President Joe Biden made a similar point on Twitter after visiting victims’ families and attending mass in Uvalde: “We’re committed to turning this pain into action.”
But the only way “new rules” or laws can be made in Texas right now is through a special legislative session. The only person with the authority to call a special session is Gov. Greg Abbott. (The next regular meeting of the Texas Legislature isn’t until January, long after students return to campus in the fall.)
That’s why the Texas Senate Democratic Caucus — and some Republicans — are urging Abbott to act now and call lawmakers to Austin for a special session.
The calls for gun reform were made in the wake of Tuesday’s massacre, when 21 people were gunned down at the Uvalde elementary school. The gunman purchased two assault rifles and more than 1,500 rounds of ammunition legally, shortly after his 18th birthday.
In a letter sent to Abbott on Saturday, the Democrats said that “Texas has suffered more mass shootings over the past decade than any other state.”
“After each of these mass killings, you have held press conferences and roundtables promising things would change. After the slaughter of 19 children and two teachers in Uvalde, those broken promises have never rung more hollow. The time to take real action is now,” the letter read.
What is a special session and how could it change policies?
What is a special session?
The Texas Legislature is a part-time Legislature that meets once every two years. This five-month period is the only time state laws can be added, removed or modified. That is, however, unless the governor calls a special session during the interim.
The governor is the only person in state government who can call the 30-day special session, and he can call it as many times as he wants. The governor also has unilateral authority to decide what type of policies are in play for the special session.
Special sessions are not rare - in fact, in 2021 Abbott called lawmakers back to Austin for three special sessions. There was also one special session in 2017 and three specials in 2013.
All 13 Senate Democrats on Saturday called for a special session, including state Sen. Roland Gutierrez, who represents Uvalde, in response to the massacre there.
Additionally, several House Democrats have called for the special session, as well as at least a few Republicans, including state Rep. Jeff Leach, of Arlington, and state Sen. Kel Seliger, of Amarillo.
Why solutions have Texas Democrats offered?
The Texas Senate Democratic Caucus called for a special session on Saturday, just days after the Uvalde massacre, which is now the deadliest school shooting since Sandy Hook.

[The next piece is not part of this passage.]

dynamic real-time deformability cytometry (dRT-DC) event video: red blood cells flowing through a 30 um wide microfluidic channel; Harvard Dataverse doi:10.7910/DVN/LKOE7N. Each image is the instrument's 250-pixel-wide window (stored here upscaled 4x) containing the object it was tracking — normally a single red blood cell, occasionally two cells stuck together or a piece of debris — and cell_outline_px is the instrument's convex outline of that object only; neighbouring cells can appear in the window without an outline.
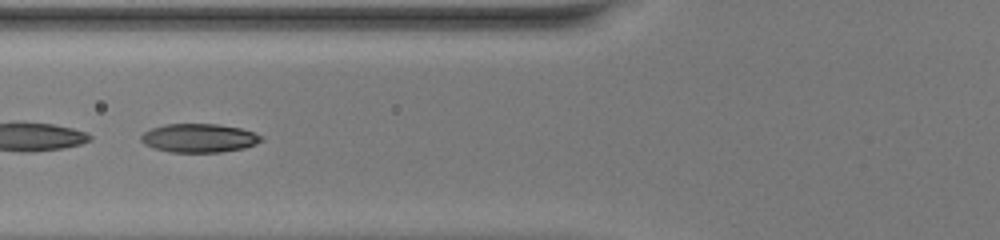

In the wake of the Uvalde shooting, authorities learned that the shooter, Salvador Ramos, legally purchased one AR-style rifle on May 17 and another rifle on May 20. Both purchases happened just days after Ramos turned 18.
Ramos possessed 60 magazines total with 1,657 total rounds of ammunition, according to DPS Director Steven C. McCraw. He fired more than 160 rounds on Tuesday.
In a letter, Senate Democrats laid out the changes they want to discuss in a special session:
- To raise the minimum age to purchase a firearm to 21. Currently, 18 is the minimum age under federal law for buying a rifle, including assault rifles. Biden previously said that an 18-year-old’s ability to “walk into a gun store and buy two assault weapons is just wrong.” In Texas, you must be 21 to purchase a pistol but only 18 to buy a long gun, which includes rifles and shotguns.
- Require universal background checks for all firearm sales.
- Implement “red flag” laws to allow the temporary removal of firearms from those who are an imminent danger to themselves or others.
- Require a “cooling off” period for the purchase of the firearm.
- Regulate civilian ownership of high-capacity magazines.
A portion of the letter states:
On Friday, Gutierrez interrupted Abbott’s news conference and urged him to call a special session.
“We have to do something, man,” he said to Abbott. “Just call us back.”
What is Abbott’s response?
In Friday’s news conference, Abbott said “all options are on the table” when it comes to calling a special session. At the same time, though, he told the NRA in recorded comments that gun laws don’t stop mass shooters.
He did not specify if a special session would be formed, but pledged that “laws will come out of the crime.”
Abbott said past laws will be revisited when it comes to making schools safer, addressing police “shortcomings” and helping people with mental health issues. But he stopped short of addressing gun control laws.
“There was nothing about the laws from this past session that has any relevancy to the crime that occurred here,” he said. “There is an array of healthcare issues that we face as a state in general but there are an array of healthcare issues that relate to those who commit gun crimes in particular.”
“Those need to be addressed,” Abbott said.
Gun laws are unlikely to gain traction in the longtime Republican-controlled Legislature, which typically backs looser restrictions on firearms. Republican primary voters determine the outcome of most state legislative elections in the state, and tighter gun laws do not sit well with GOP primary voters.
On Friday, Abbott said he opposed the idea of universal background checks, saying that did not prevent the mass shootings at Santa Fe High School and Sutherland Springs.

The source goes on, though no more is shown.